Jesús, el Cristo, abrió los ojos y se encontró frente al mar. Inmenso, con un color ceniza que se encrespaba con lentitud hacia bermejo con la luz que rebotaba en sus pequeñas olas, impulsadas por un débil viento que sacudía sus cabellos. Inabarcable, estando ahí, quizás como siempre había estado durante tantos años y años, guardando secretos olvidados de todos los hombres y mujeres que alguna vez posaron en sus orillas, como él ahora, sentado y desnudo, mirando lo que nunca será visto.
Se reflejaba en sus ojos el rumor de mareas y pesares, fija la mirada en cualquier punto, que en todos se sentía el pesado tiempo. Habría venido de ese mar también, como todos, madre primordial que a todos clamaba con su hechizo, canto oscuro de abismos que habían emergido, arrojándose a la vida. Aquel mar de tanto mar, y quizás (¿quizás él?) deseaba que fuera por un momento fuente estancada y clara, sobre la cual inclinarse para reconocer su rostro. Tanto le habían pintado e imaginado que se pensaría un tanto desdibujado. Así ahora, sus cabellos suaves y sueltos y del color del sol, alto, de mirada serena y rostro proporcionado, porque siendo Hijo para quienes lo habían entronizado en el altar que jamás soñó, tenía que ser lo más bello. Tan fuerte era lo que le imponían, que ya no veían esas ropas sucias y miserables que fue, vestida de su piel morena y nariz grande, en la querida y violenta y recordada Galilea, transitando allí macerado por el duro sol y los fríos cortantes de invierno. Otras capas le asignaron, nadie quiso dejarlo desnudo en su última soledad, y cada deseo, cada esperanza, cada perversión, lo fue arropando: un día amaneció revolucionario centroamericano o soldado de la república; otro, sostuvo a una madre de seno desgarrado en sangre, o golpeó con su severo rostro hasta sacarle los dientes al enemigo; algunas mañanas entraba en su maltratada burra a Jerusalén, o en su hermoso caballo también Pantócrator, y Mendigo luego Hacendado, y tantos rostros que ya no sabía cuál era el suyo, y el mar, siempre el mar ahí, tranquilo, sin tormenta.

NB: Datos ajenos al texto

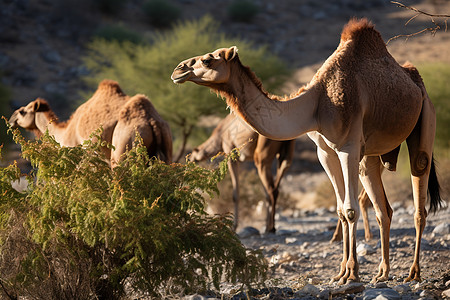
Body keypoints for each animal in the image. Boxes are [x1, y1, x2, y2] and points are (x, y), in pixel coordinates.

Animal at [11, 78, 172, 166]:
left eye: (23, 111)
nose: (12, 119)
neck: (65, 131)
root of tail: (152, 121)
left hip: (124, 146)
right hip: (166, 148)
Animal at [172, 18, 442, 284]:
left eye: (208, 60)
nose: (178, 70)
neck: (316, 104)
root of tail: (416, 83)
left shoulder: (348, 148)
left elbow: (350, 209)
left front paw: (352, 273)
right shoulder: (325, 152)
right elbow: (341, 210)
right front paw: (340, 272)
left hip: (425, 118)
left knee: (420, 190)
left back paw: (413, 272)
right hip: (371, 155)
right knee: (383, 208)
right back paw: (382, 272)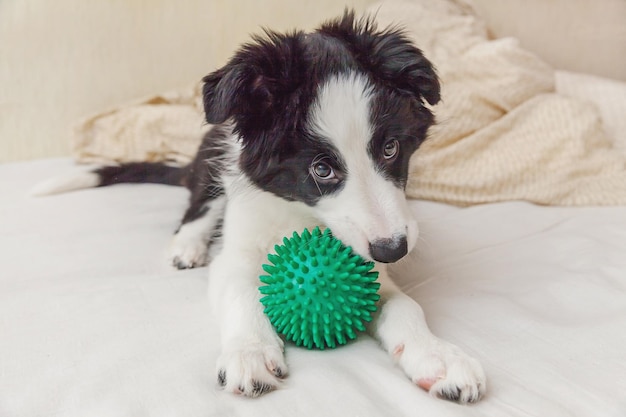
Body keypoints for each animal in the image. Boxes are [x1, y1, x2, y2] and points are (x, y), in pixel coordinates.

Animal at [36, 11, 486, 404]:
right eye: (322, 169)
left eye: (391, 148)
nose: (394, 250)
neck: (301, 214)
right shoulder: (237, 248)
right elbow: (241, 290)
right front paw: (249, 352)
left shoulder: (367, 258)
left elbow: (403, 304)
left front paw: (438, 356)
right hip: (213, 155)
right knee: (198, 207)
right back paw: (186, 245)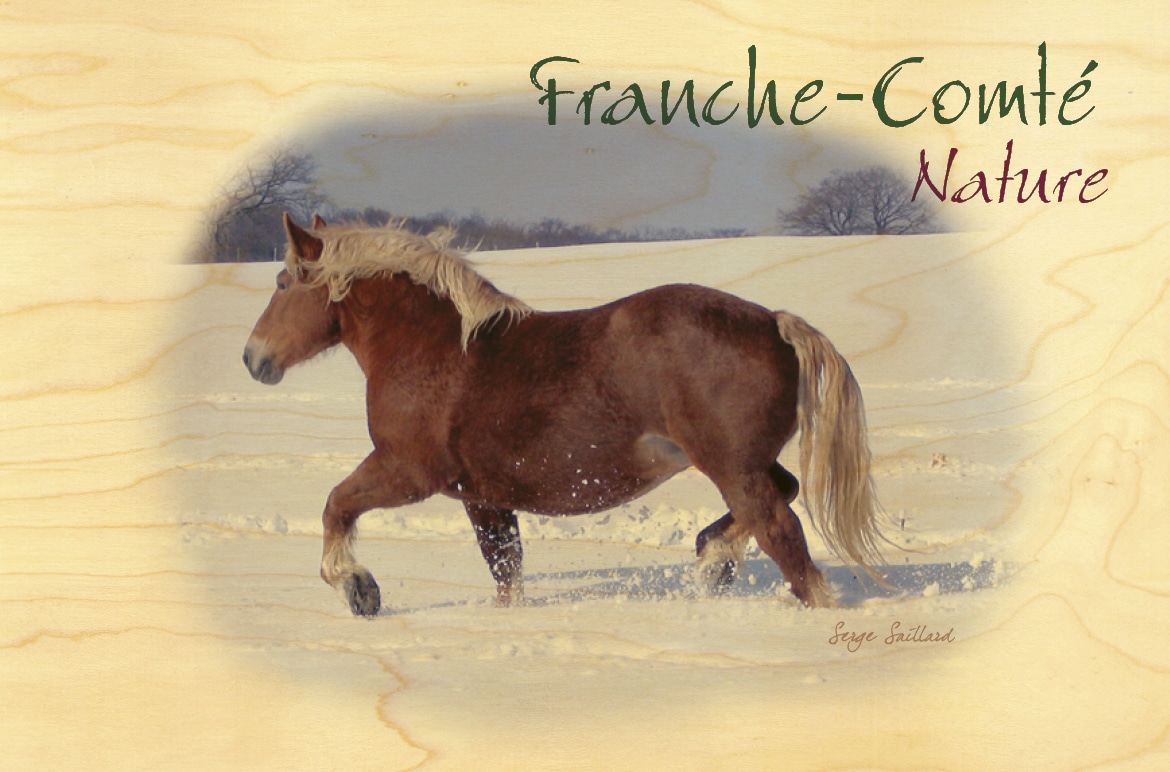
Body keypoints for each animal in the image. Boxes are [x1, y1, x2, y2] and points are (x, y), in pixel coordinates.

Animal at [243, 213, 883, 616]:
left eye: (282, 281)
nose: (254, 358)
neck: (434, 348)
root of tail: (774, 322)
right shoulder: (484, 497)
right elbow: (506, 572)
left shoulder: (407, 472)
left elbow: (336, 505)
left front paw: (358, 589)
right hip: (744, 463)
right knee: (784, 493)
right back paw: (713, 560)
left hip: (732, 468)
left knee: (784, 535)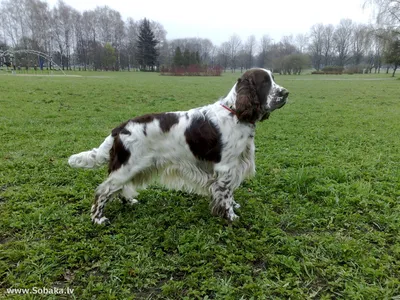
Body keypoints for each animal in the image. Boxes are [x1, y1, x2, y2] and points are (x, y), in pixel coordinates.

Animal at [68, 68, 288, 223]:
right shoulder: (226, 167)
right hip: (127, 166)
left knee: (118, 188)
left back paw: (129, 202)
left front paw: (233, 207)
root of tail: (119, 128)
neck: (235, 113)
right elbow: (225, 194)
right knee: (103, 191)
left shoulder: (233, 167)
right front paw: (231, 216)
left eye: (273, 78)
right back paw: (98, 219)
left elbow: (230, 192)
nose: (286, 93)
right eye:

Pasaban, deslizándose con suavidad, blancas gaviotas. Hubieran podido ser negras, o quizás rojas guacamayas, y el mar río tumultuoso rodeado de jacarandáes y la bullicia del universo, pero no, era el mar y las gaviotas. Estaba ahí, y lo sabía, como hubiera podido estar frente a un abismo, o al borde de una fabulosa ciudad, pero no, estaba ahí, frente al mar. De nuevo, su imagen. Y sabía (¿él?) que era otra fábula, aunque sin saber si era él el que fabulaba o era el fabulado. No importa. Miraba el mar, aunque no podía evitar pensar en su imagen otra vez, que volvía sobre las olas bermejas. Quizás ni siquiera lo habría pensado. Un oscuro y olvidado pueblo de Galilea, un mensaje sensato que para él fue tan elemental empezar a predicar, tan humano y tan cierto, y unos cuantos conflictos. Era previsible que le mataran, pero ni siquiera eso: en medio del tumulto fue arreado y colgado, uno más de tantos, para dar ejemplo. Tan elemental su presencia en aquellos sus amigos, tan elemental su entusiasmo, como elemental el agua que está ahí, sacudiéndose con lentitud pero con una fuerza escondida y paciente. Años, voces, tormentas, multitudes y pequeños grupos que van y vienen, esperanzas y defraudados, vidas que pasan y gira la noria y molinos y máquinas y de pronto como planetas dando vueltas veloces máquinas metálicas y rostros en pantallas y aún le preguntan, y quizás nunca responda del todo. Y el mar ahí, lento.